_PROBLEM DESCRIPTION_
Please set down exactly the lines of the listing below from the line containing "analysis of malignant" through the line containing "malignant melanoma (metastatic", both lines included, leaving out all other lines.

= = = = = = =

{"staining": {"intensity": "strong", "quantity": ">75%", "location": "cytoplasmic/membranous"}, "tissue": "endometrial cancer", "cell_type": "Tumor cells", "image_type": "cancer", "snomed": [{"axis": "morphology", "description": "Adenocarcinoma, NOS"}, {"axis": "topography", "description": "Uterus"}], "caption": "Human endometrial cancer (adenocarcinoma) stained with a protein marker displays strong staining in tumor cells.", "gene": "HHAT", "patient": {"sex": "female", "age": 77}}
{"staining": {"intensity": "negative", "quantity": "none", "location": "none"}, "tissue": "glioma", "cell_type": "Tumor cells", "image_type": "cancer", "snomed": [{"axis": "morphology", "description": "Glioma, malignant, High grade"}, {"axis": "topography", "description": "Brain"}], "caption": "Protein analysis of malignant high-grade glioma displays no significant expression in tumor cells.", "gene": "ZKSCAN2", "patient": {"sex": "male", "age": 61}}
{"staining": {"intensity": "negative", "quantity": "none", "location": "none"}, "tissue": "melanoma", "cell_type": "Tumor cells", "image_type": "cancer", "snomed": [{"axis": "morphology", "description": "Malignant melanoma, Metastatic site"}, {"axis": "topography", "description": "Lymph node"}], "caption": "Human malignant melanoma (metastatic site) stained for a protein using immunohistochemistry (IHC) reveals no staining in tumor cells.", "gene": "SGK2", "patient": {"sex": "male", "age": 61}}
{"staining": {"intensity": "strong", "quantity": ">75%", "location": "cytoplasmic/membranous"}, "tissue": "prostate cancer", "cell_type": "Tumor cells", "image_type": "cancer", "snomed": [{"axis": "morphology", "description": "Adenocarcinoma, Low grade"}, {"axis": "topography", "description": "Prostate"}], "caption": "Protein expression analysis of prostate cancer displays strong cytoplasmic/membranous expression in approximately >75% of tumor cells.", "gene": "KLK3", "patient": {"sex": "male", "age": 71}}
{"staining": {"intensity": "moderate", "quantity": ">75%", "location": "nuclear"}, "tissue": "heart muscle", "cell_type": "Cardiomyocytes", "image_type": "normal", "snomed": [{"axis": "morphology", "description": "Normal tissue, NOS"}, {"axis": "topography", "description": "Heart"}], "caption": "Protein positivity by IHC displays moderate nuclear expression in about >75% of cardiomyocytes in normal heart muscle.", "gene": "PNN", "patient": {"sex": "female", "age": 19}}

= = = = = = =

_RESPONSE TO THIS EXERCISE_
{"staining": {"intensity": "negative", "quantity": "none", "location": "none"}, "tissue": "glioma", "cell_type": "Tumor cells", "image_type": "cancer", "snomed": [{"axis": "morphology", "description": "Glioma, malignant, High grade"}, {"axis": "topography", "description": "Brain"}], "caption": "Protein analysis of malignant high-grade glioma displays no significant expression in tumor cells.", "gene": "ZKSCAN2", "patient": {"sex": "male", "age": 61}}
{"staining": {"intensity": "negative", "quantity": "none", "location": "none"}, "tissue": "melanoma", "cell_type": "Tumor cells", "image_type": "cancer", "snomed": [{"axis": "morphology", "description": "Malignant melanoma, Metastatic site"}, {"axis": "topography", "description": "Lymph node"}], "caption": "Human malignant melanoma (metastatic site) stained for a protein using immunohistochemistry (IHC) reveals no staining in tumor cells.", "gene": "SGK2", "patient": {"sex": "male", "age": 61}}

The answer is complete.